For now, Harris’ more than 200 hens produce about 600 eggs a week. Harris sells them, by the dozen, online and Sundays at the Kailua Farmers Market. “Sometimes I sell out by the time we open,” Harris said. ‘We take a lot of pre-orders.”
Harris said he has Rhode Island Reds that lay large brown eggs, and Ameraucana hens that produce multi-colored eggs. The blue eggs are smaller than the brown ones but have more yolk.
Harris said he has maintained the same price through the years: $10 for a dozen brown eggs, $15 for 12 blue eggs, and $12 for a mix of six brown eggs and six blue eggs.
“Our eggs are pretty fresh,” Harris said, noting he once sold several dozen to the captain of a fishing boat. “He put them on his boat for his crew.

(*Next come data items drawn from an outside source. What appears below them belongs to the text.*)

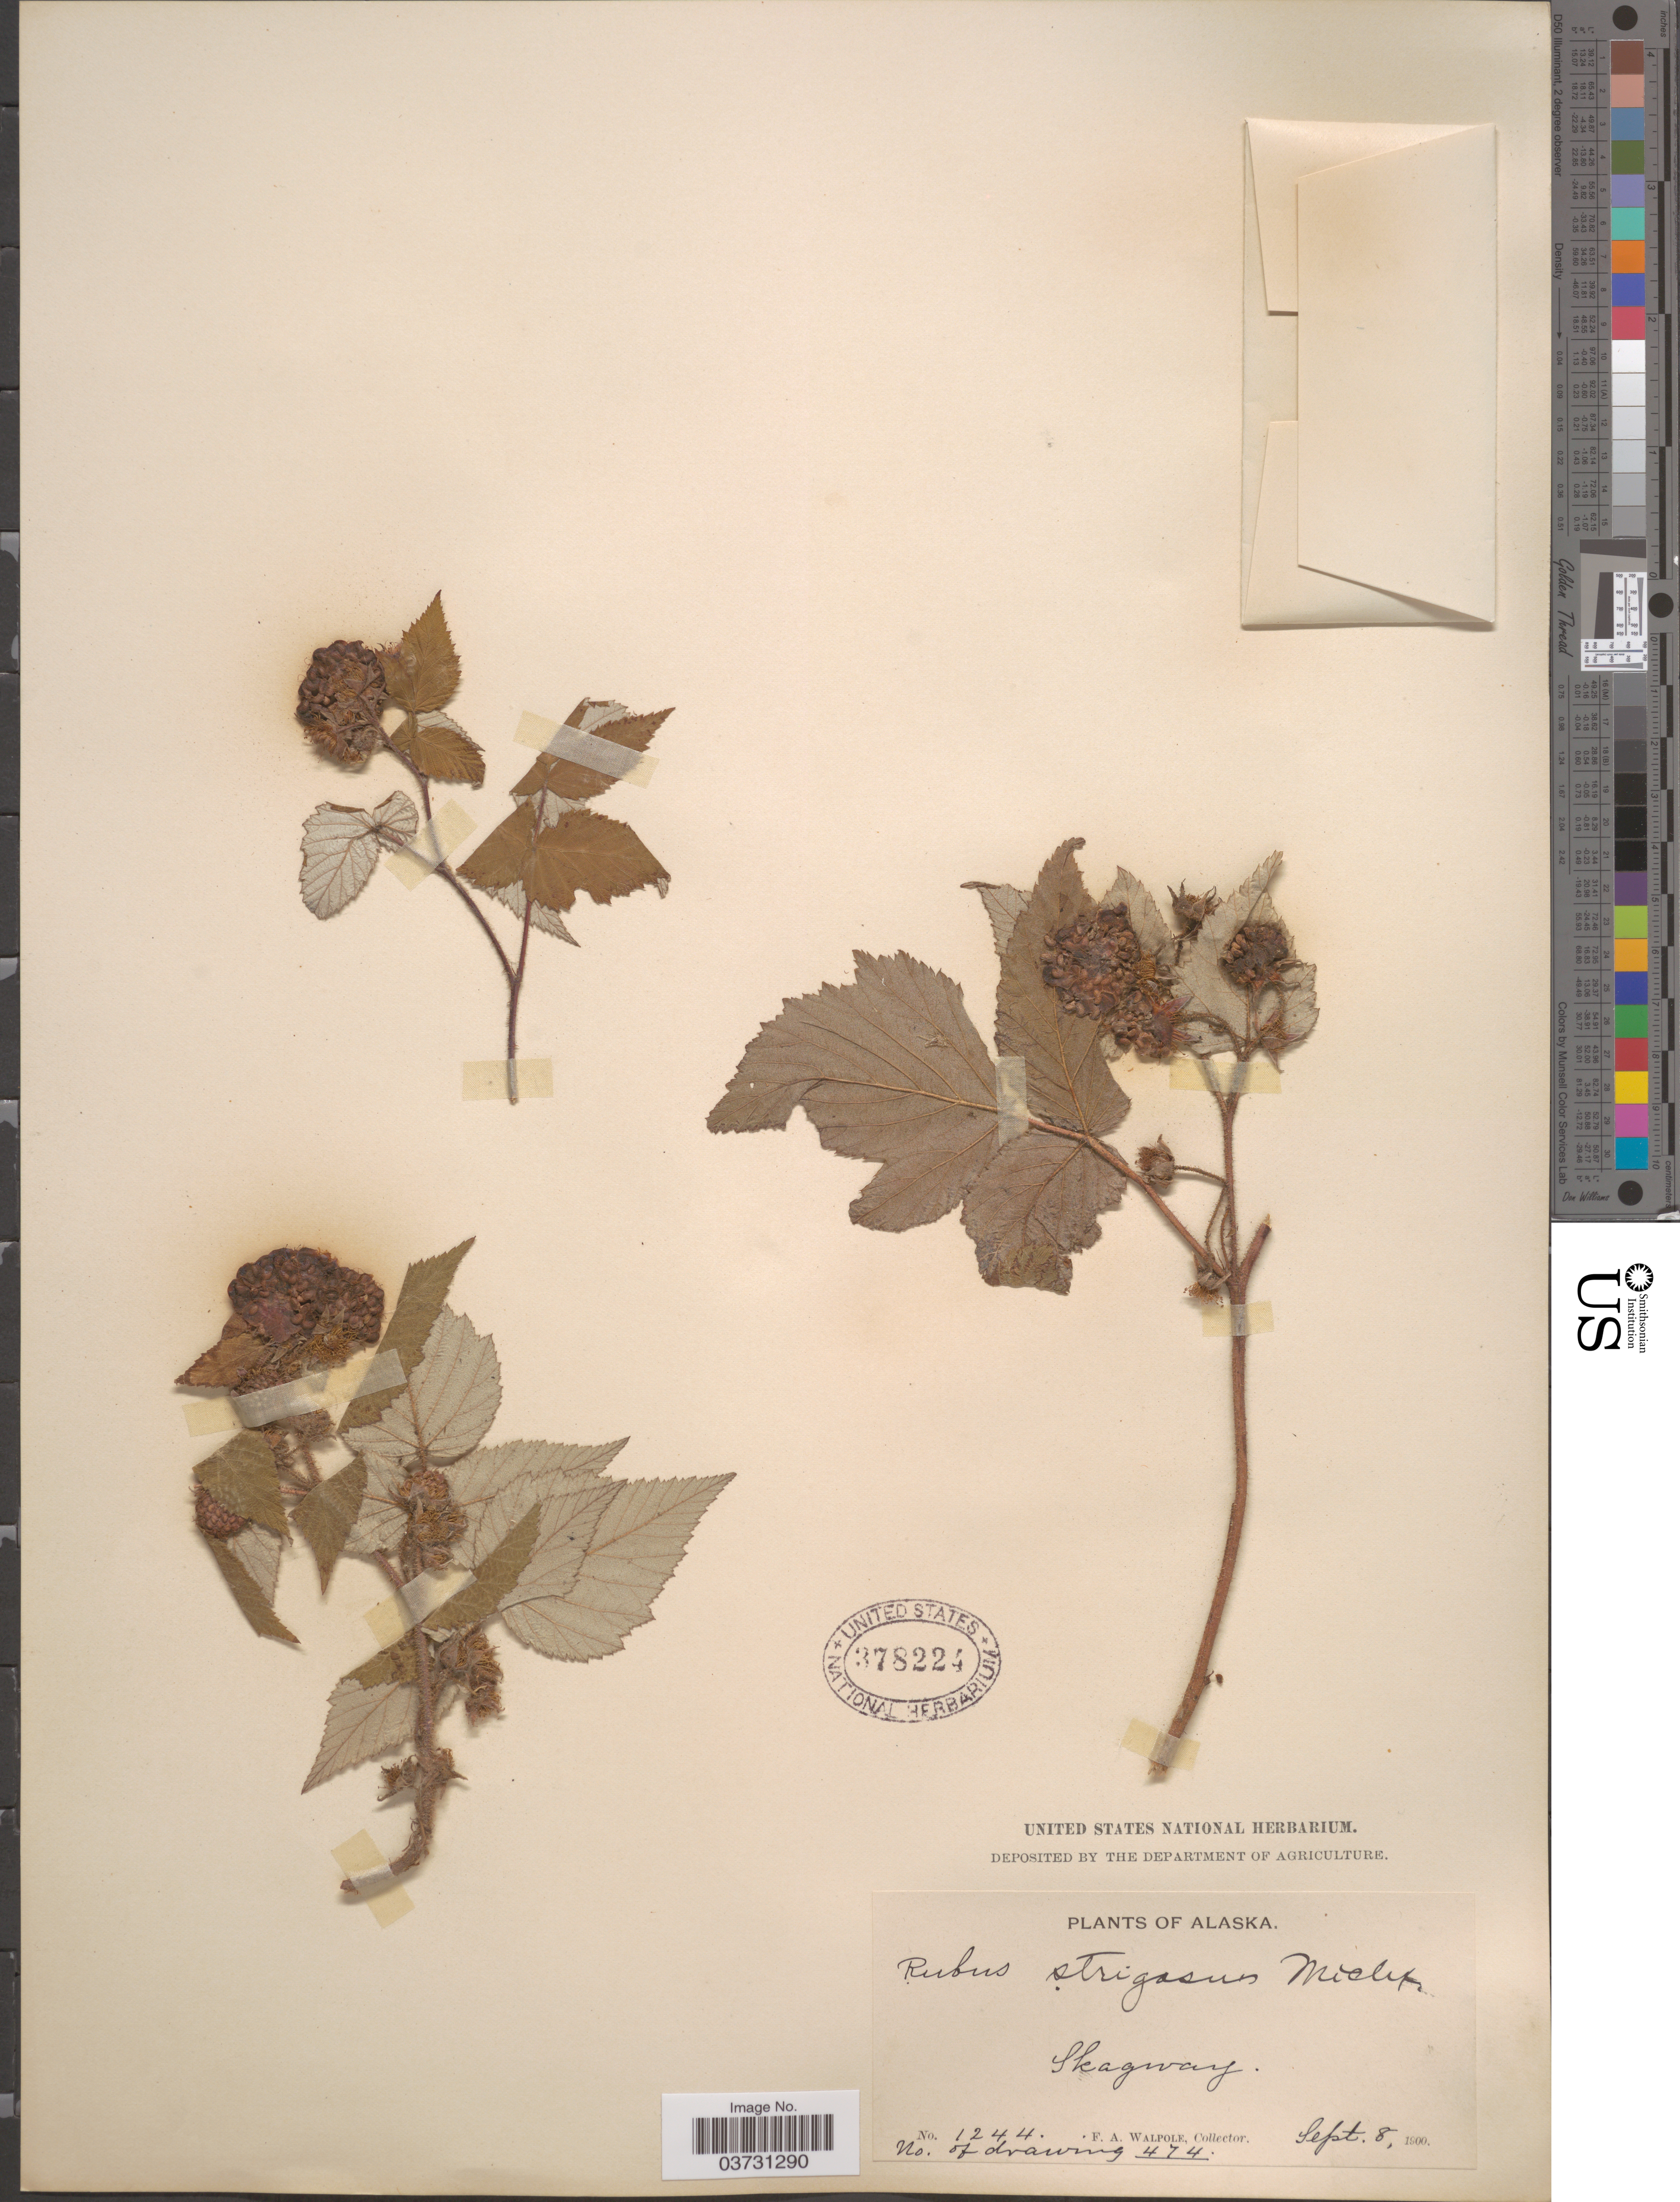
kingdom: Plantae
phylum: Tracheophyta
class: Magnoliopsida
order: Rosales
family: Rosaceae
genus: Rubus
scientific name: Rubus strigosus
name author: Michx.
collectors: F. Walpole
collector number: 1244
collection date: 1900-09-08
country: United States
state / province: Alaska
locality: Skagway.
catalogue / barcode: US 378224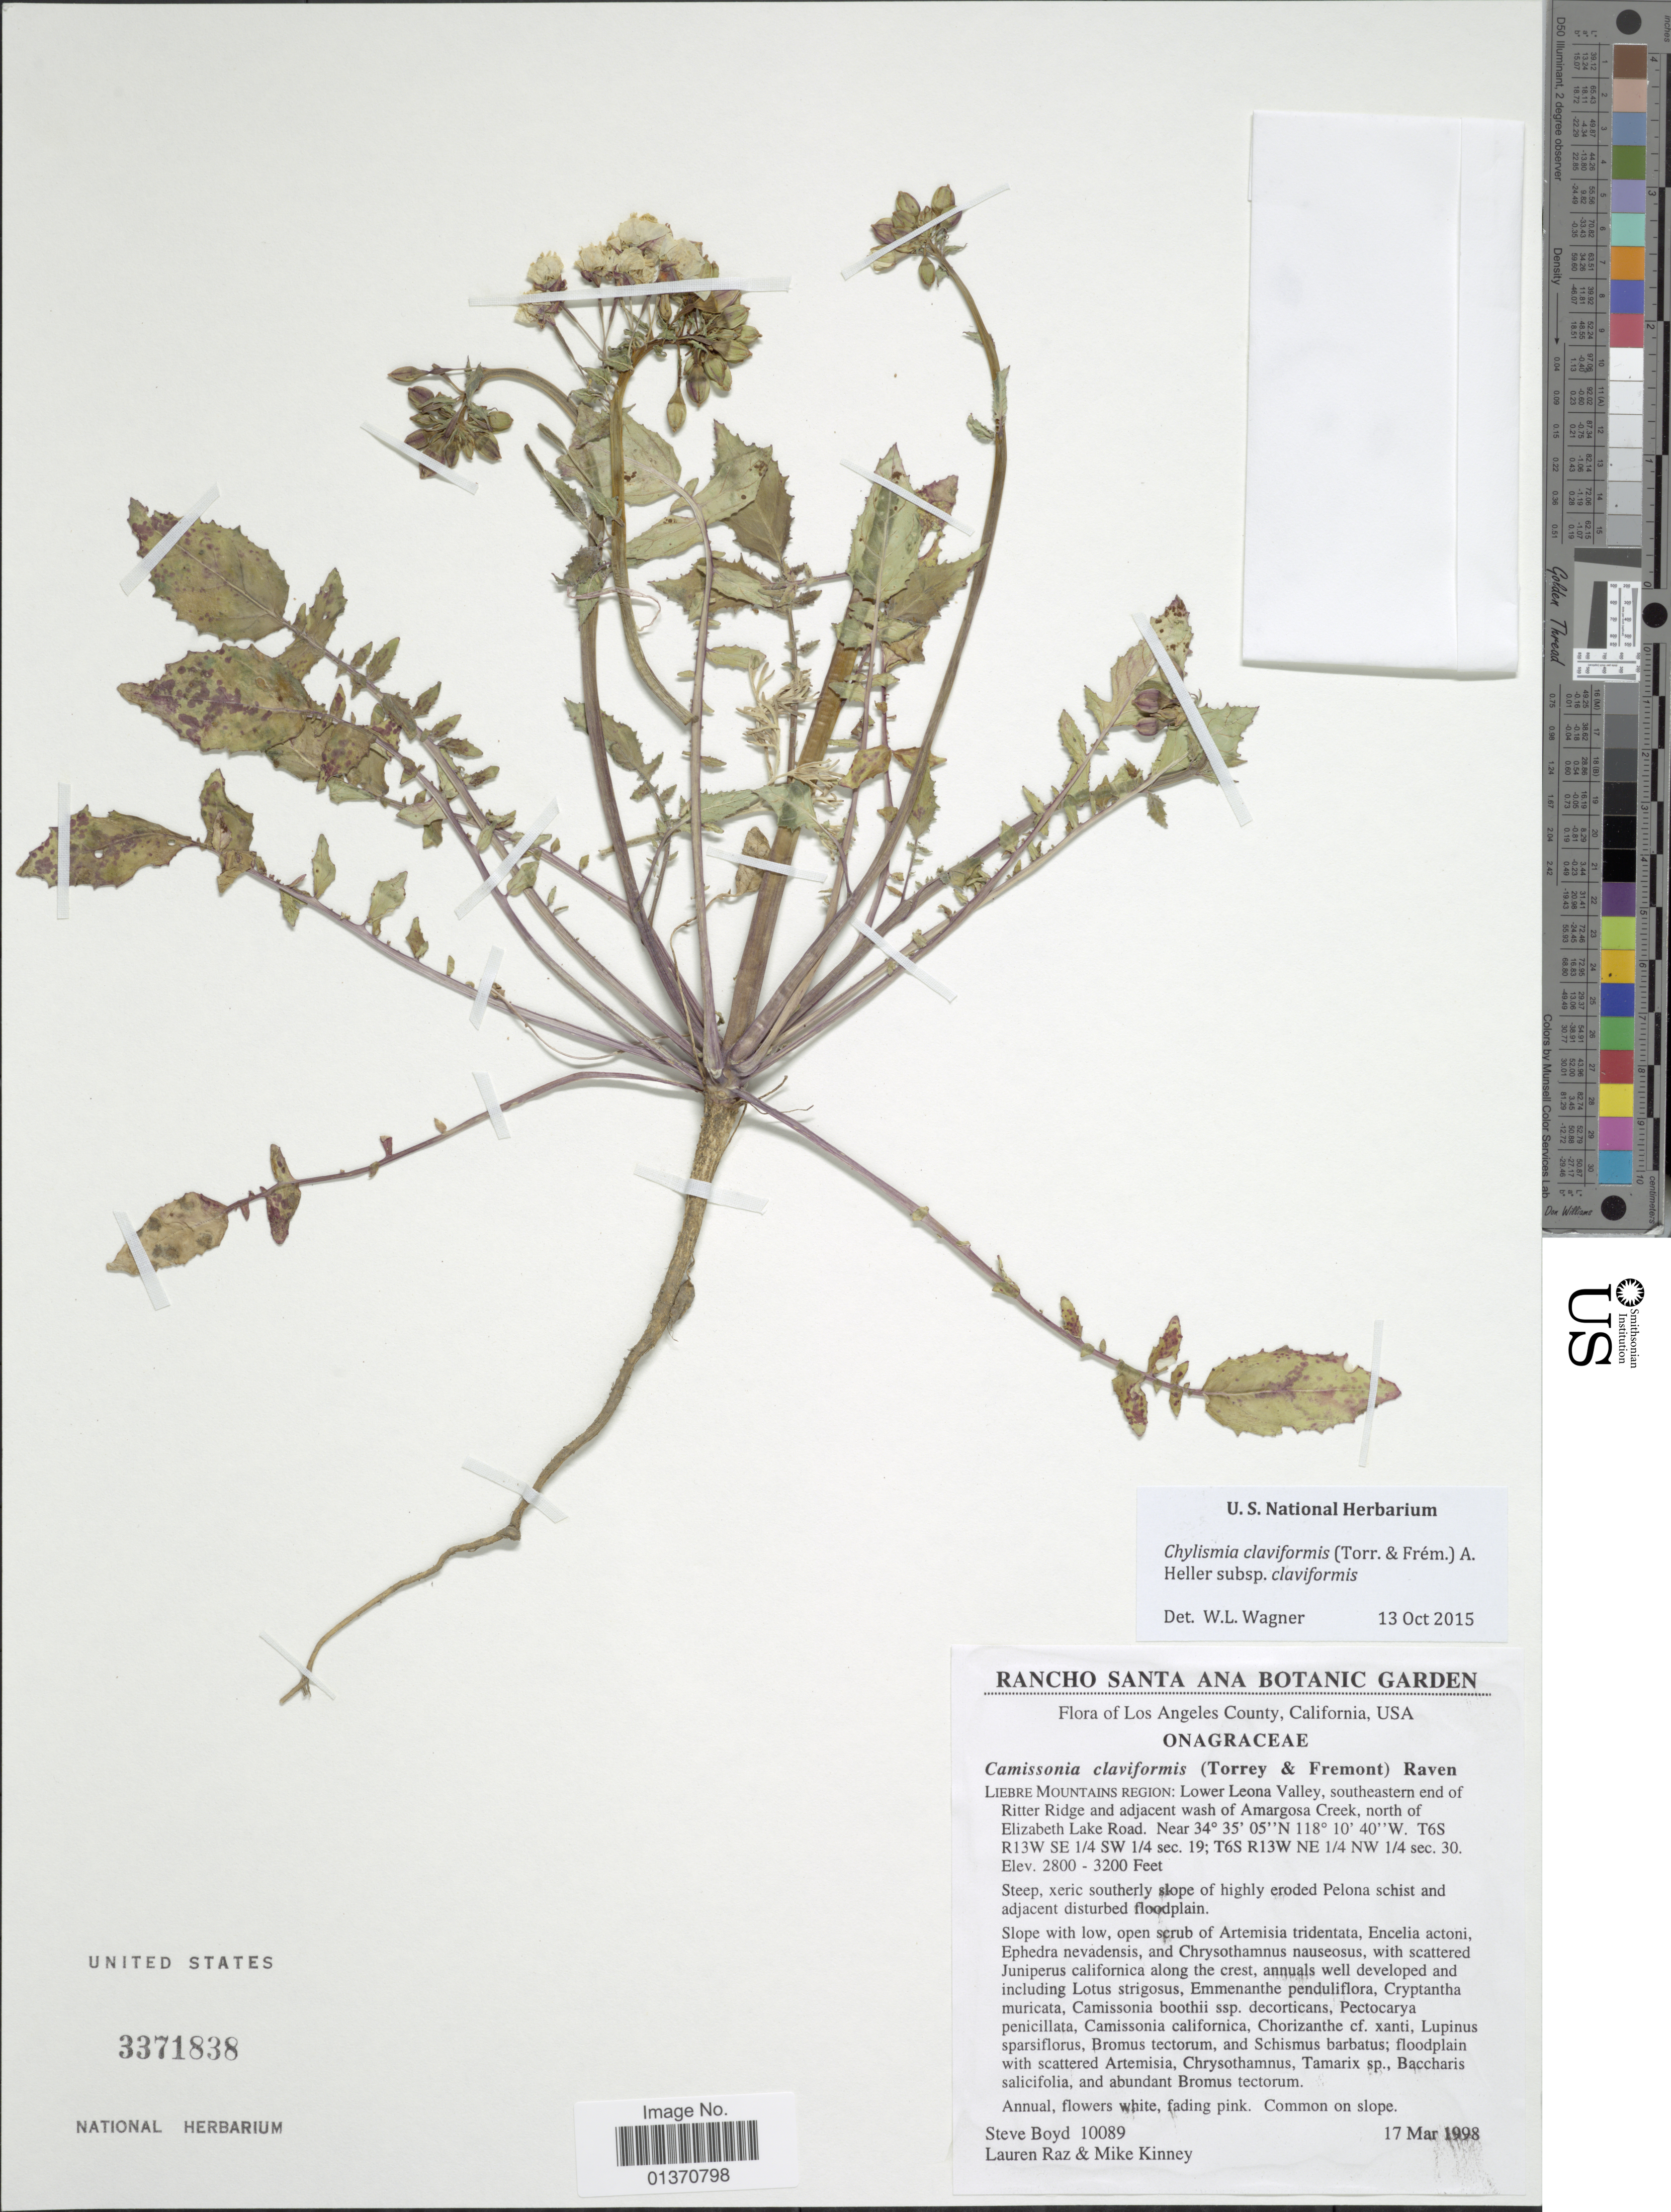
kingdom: Plantae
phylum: Tracheophyta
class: Magnoliopsida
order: Myrtales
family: Onagraceae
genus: Chylismia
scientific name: Chylismia claviformis subsp. claviformis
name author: (Torr. & Frém.) A. Heller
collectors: S. Boyd, L. Raz & M. Kinney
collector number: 10089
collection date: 1998-03-17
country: United States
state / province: California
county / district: Los Angeles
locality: Los Angeles County, Liebre Mountains Region: Lower Leona Valley, southeastern end of Ritter Ridge and adjacent wash of Amargosa Creek, north of Elizabeth Lake Road, T6S R13W SE 1/4 SW 1/4 sec. 19; T6S R13W NE 1/4 NW 1/4 sec. 30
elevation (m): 853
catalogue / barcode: US 3371838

The refrigerator is pretty cold, of course, and he said he had the eggs from us for several months. And they were still good, still fresh, when they ate ’em. They still had that little ‘mountain.’”
Harris said a visual test is after cracking an egg, if the yolk is formed into a “bubble,” it is edible. A flat yolk is considered an old egg.
Harris said the roosters are used to increase the flock. If there is an imbalance, some of the roosters are sold.
“You know how some put hormones in the chicken?” Harris said. “We don’t do any of that. We know the meat is really good, really healthy.”
Harris said sales of the eggs are used to buy feed or purchase hatchlings.
Harris, like Lelie, always had an interest in essentially growing and raising his own food. “I’m from the South,” said Harris, who grew up in Louisiana. “I’ve dealt with animals and hard work and planting stuff. I understand that. I didn’t think I’d be a chicken farmer. I thought I’d have a few chickens in the yard, nothing to this extreme. But it kind of makes sense. It comes full circle.”
Harris also is seeking to expanding his business to include growing fruit. After all — drum roll — he does not want to put all his proverbial eggs in one basket.